Download or read book Rethinking the Baroque written by Helen Hills and published by Routledge. This book was released on 2017-07-05 with total page 286 pages. Available in PDF, EPUB and Kindle. Book excerpt: Rethinking the Baroque explores a tension. In recent years the idea of ?baroque? or ?the baroque? has been seized upon by scholars from a range of disciplines and the term ?baroque? has consequently been much in evidence in writings on contemporary culture, especially architecture and entertainment. Most of the scholars concerned have little knowledge of the art, literature, and history of the period usually associated with the baroque. A gulf has arisen.
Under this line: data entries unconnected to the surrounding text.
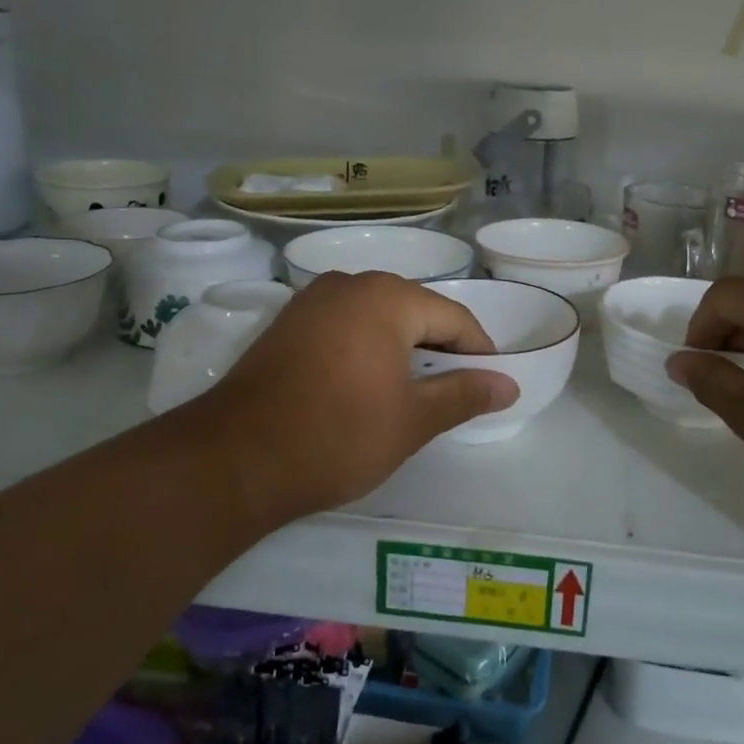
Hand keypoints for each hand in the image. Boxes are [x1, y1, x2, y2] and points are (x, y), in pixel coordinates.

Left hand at [177, 272, 519, 528]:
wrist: (235, 459)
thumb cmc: (337, 435)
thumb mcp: (413, 419)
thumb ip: (465, 394)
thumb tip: (508, 384)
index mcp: (387, 297)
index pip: (454, 316)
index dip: (478, 352)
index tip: (489, 386)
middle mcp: (349, 284)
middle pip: (415, 311)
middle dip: (439, 349)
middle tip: (452, 393)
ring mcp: (311, 301)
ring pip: (377, 318)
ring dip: (402, 349)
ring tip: (412, 392)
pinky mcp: (286, 323)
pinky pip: (344, 326)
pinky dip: (366, 349)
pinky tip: (365, 384)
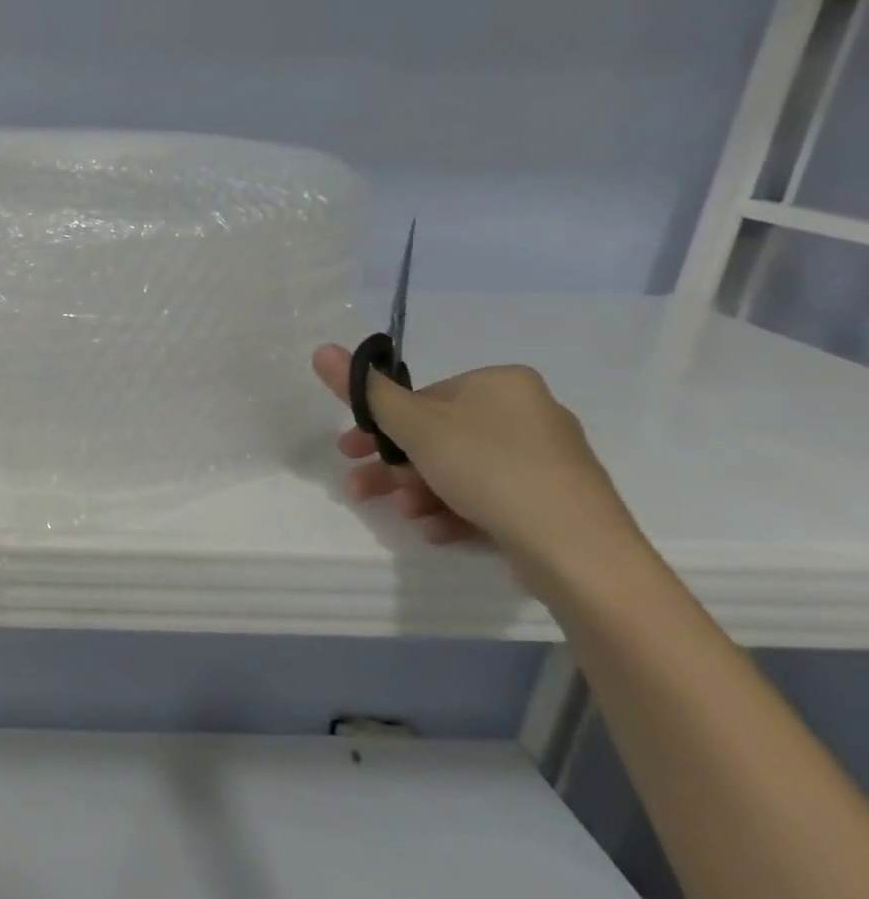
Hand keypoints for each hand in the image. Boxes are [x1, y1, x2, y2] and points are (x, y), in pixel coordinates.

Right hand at [310, 345, 644, 586]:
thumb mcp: (414, 426)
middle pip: (436, 436)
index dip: (380, 427)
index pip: (422, 398)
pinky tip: (436, 530)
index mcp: (500, 383)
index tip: (352, 453)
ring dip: (418, 491)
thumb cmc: (489, 470)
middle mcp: (528, 412)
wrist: (578, 550)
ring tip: (406, 516)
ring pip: (458, 469)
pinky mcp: (552, 498)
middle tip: (362, 490)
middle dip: (394, 466)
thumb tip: (321, 348)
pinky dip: (454, 509)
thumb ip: (365, 391)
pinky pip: (488, 494)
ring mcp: (544, 458)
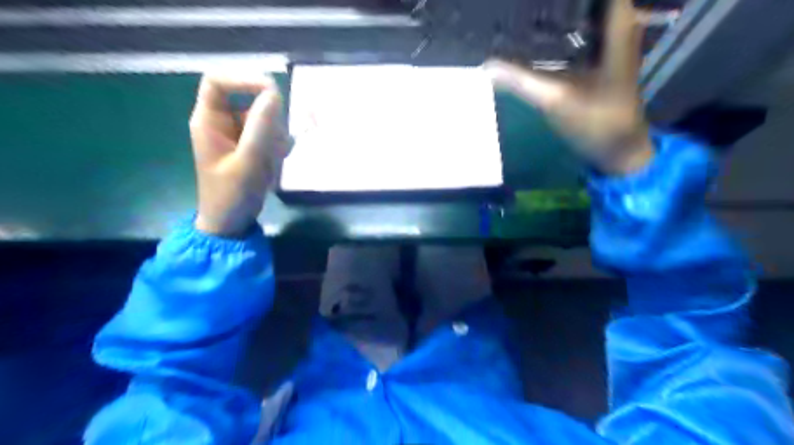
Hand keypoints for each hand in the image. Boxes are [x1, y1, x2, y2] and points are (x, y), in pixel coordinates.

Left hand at [188, 73, 289, 237]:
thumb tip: (274, 94)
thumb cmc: (231, 195)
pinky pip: (269, 133)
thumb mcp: (247, 162)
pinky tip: (278, 160)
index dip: (244, 80)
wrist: (231, 222)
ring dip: (277, 134)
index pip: (218, 82)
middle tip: (279, 141)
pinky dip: (279, 144)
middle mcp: (222, 122)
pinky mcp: (250, 146)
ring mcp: (237, 135)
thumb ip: (261, 128)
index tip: (273, 93)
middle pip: (248, 100)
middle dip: (269, 118)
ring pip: (264, 118)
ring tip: (277, 157)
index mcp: (209, 121)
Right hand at [487, 0, 653, 173]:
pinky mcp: (601, 62)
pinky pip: (582, 34)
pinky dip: (563, 30)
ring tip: (529, 9)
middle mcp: (619, 28)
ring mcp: (611, 46)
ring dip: (563, 11)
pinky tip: (540, 35)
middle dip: (560, 0)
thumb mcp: (556, 99)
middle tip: (523, 1)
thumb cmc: (596, 121)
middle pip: (591, 3)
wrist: (618, 150)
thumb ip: (521, 80)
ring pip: (588, 15)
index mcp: (618, 28)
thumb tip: (487, 66)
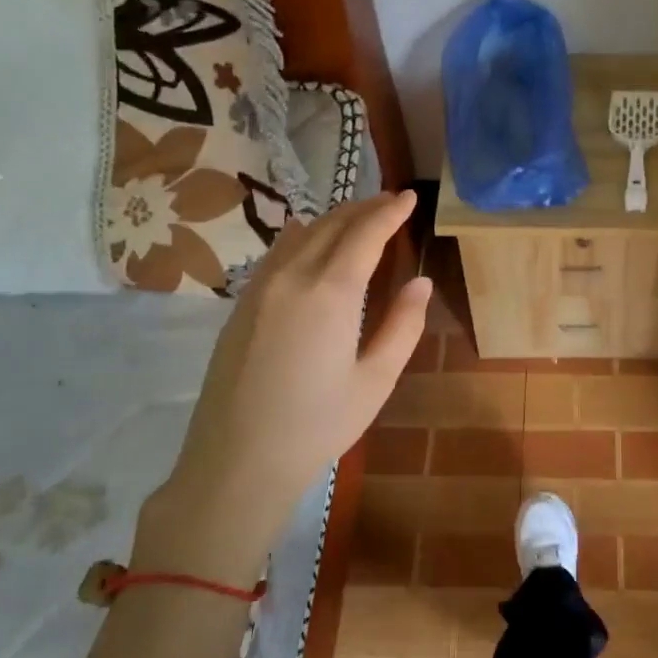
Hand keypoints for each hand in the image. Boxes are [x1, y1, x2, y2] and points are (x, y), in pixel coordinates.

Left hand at [130, 191, 430, 584]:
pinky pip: (277, 253)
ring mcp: (260, 288)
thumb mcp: (376, 379)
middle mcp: (292, 277)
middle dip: (365, 208)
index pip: (365, 234)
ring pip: (300, 234)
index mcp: (331, 293)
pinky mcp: (241, 305)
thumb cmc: (318, 425)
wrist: (237, 461)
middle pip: (331, 225)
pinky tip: (311, 241)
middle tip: (391, 201)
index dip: (390, 212)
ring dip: (334, 218)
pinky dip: (304, 236)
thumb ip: (403, 325)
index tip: (410, 197)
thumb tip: (420, 281)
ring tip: (359, 217)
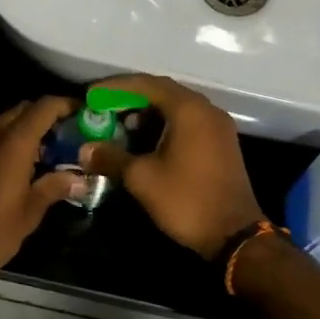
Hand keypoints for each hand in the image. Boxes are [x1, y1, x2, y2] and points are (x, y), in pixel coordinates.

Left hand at [0, 96, 82, 285]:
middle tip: (65, 134)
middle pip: (24, 109)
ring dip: (26, 129)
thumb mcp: (31, 210)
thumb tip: (81, 179)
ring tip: (46, 152)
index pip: (44, 107)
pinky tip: (21, 164)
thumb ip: (56, 186)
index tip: (82, 112)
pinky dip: (9, 140)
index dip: (65, 105)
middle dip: (46, 116)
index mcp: (14, 142)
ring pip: (6, 121)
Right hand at [80, 74, 263, 257]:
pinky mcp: (221, 142)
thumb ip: (112, 157)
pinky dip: (165, 125)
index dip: (116, 87)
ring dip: (148, 113)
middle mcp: (206, 109)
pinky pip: (188, 122)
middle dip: (131, 99)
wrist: (234, 234)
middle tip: (104, 108)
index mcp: (189, 110)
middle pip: (163, 92)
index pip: (147, 84)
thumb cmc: (186, 200)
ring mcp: (218, 126)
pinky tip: (146, 141)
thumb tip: (85, 149)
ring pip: (177, 107)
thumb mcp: (142, 178)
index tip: (91, 95)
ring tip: (121, 127)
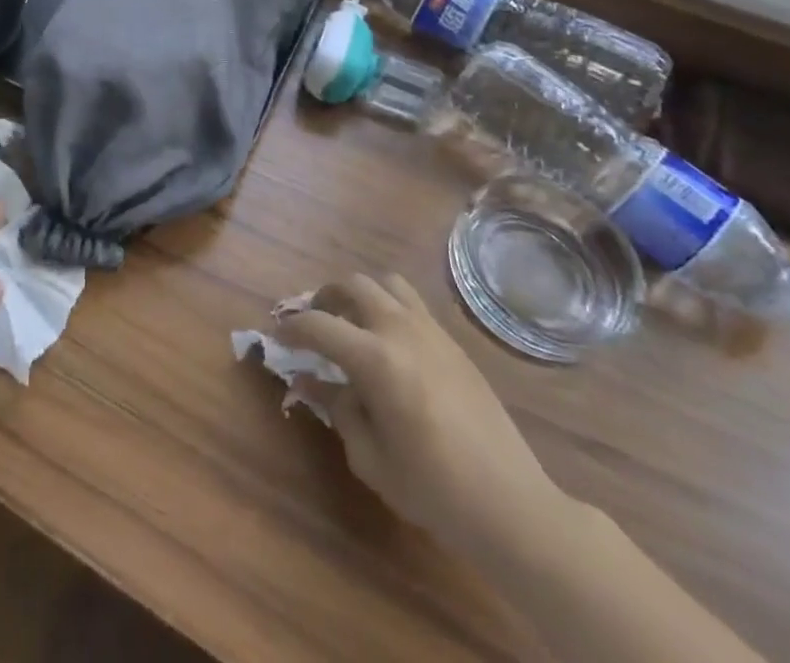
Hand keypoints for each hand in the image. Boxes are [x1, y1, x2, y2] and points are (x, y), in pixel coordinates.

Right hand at [279, 273, 563, 556]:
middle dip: (324, 297)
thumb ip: (337, 409)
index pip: (318, 325)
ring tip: (352, 321)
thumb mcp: (370, 458)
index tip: (278, 336)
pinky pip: (412, 304)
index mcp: (375, 359)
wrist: (512, 506)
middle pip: (353, 284)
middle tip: (314, 322)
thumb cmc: (434, 490)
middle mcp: (401, 330)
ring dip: (361, 294)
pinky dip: (389, 307)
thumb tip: (313, 380)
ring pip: (386, 283)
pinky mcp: (453, 343)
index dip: (291, 328)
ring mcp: (432, 331)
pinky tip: (389, 343)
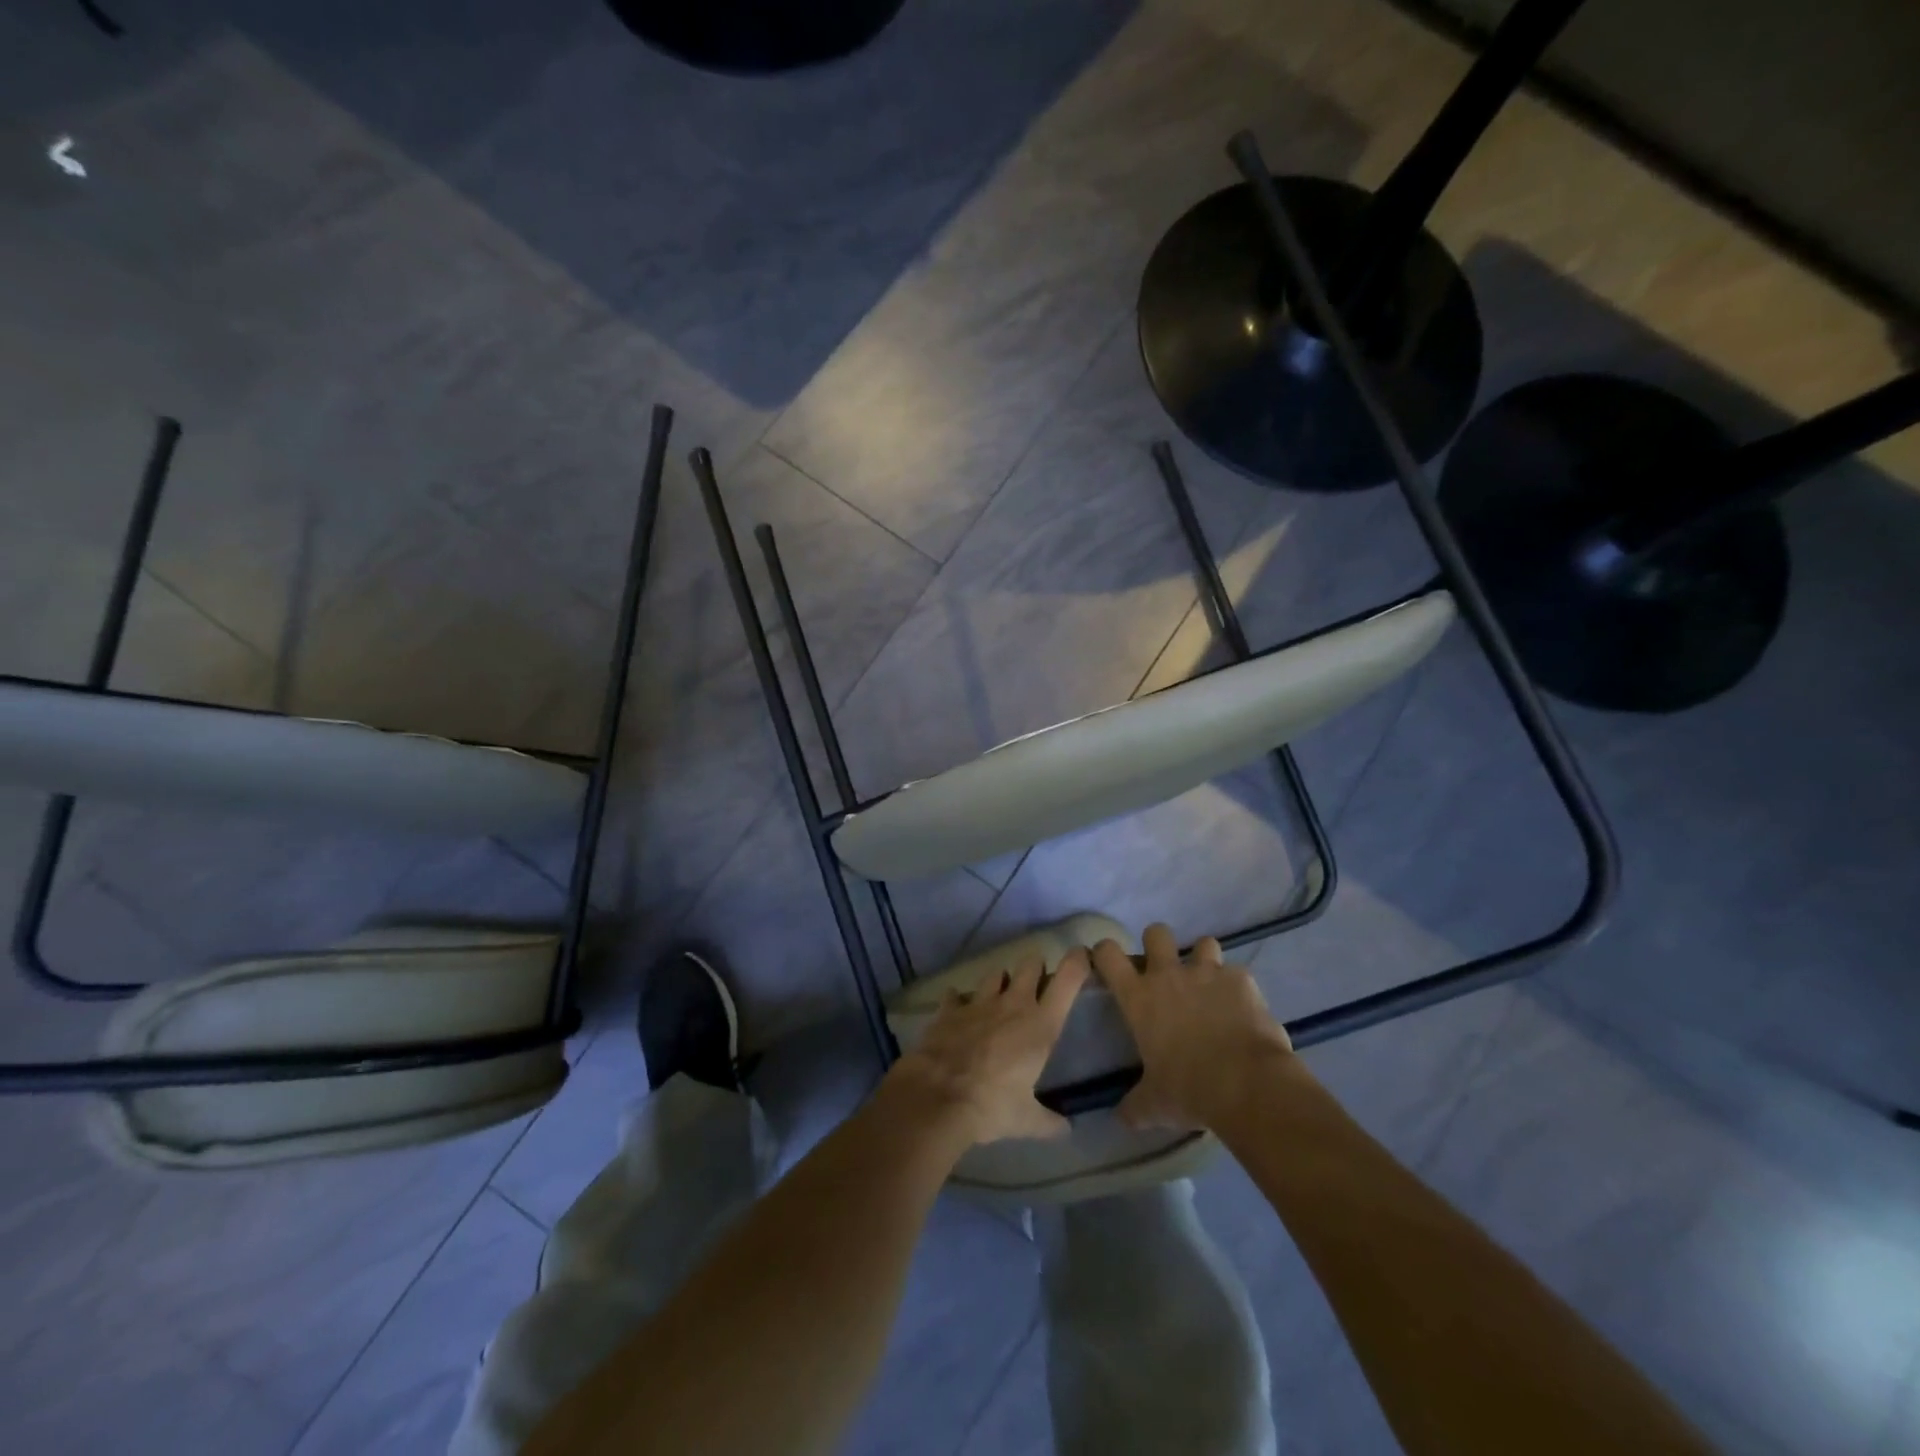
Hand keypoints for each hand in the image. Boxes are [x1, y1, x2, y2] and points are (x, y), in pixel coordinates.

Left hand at [886, 950, 1088, 1144]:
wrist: (937, 1097)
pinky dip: (959, 1000)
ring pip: (995, 974)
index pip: (1067, 981)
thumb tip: (1066, 1129)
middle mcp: (1013, 1004)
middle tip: (1035, 982)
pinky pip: (956, 995)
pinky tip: (957, 1009)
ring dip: (999, 982)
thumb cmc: (992, 1106)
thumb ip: (1049, 1122)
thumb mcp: (1026, 1121)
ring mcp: (979, 1002)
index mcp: (1040, 1026)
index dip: (1077, 962)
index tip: (1081, 955)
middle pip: (1030, 965)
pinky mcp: (950, 1008)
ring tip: (998, 996)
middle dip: (1035, 968)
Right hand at [1092, 924, 1295, 1130]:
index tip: (1109, 963)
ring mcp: (1208, 972)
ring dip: (1204, 961)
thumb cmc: (1189, 1091)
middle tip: (1166, 971)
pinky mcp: (1242, 980)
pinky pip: (1237, 974)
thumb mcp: (1154, 1105)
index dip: (1106, 952)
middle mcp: (1169, 975)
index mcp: (1139, 998)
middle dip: (1159, 945)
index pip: (1108, 955)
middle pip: (1156, 932)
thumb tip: (1121, 1118)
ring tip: (1211, 987)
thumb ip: (1135, 1106)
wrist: (1247, 1085)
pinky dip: (1238, 988)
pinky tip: (1243, 1011)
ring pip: (1203, 943)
On the one hand, there are scholars who are deeply immersed in historical period, who shy away from abstraction, and who have remained often oblivious to the convulsions surrounding the term ?baroque?; on the other, there are theorists and scholars of contemporary theory who have largely ignored baroque art and architecture. This book explores what happens when these worlds mesh. In this book, scholars from a range of disciplines retrieve the term ?baroque? from the margins of art history where it has been sidelined as ?anachronistic?, to reconsider the usefulness of the term ?baroque?, while avoiding simply rehearsing familiar policing of periodization, stylistic boundaries, categories or essence. ?Baroque? emerges as a vital and productive way to rethink problems in art history, visual culture and architectural theory. Rather than attempting to provide a survey of baroque as a chronological or geographical conception, the essays here attempt critical re-engagement with the term ?baroque? - its promise, its limits, and its overlooked potential - in relation to the visual arts. Thus the book is posited on the idea that tension is not only inevitable, but even desirable, since it not only encapsulates intellectual divergence (which is always as useful as much as it is feared), but helps to push scholars (and therefore readers) outside their usual runnels.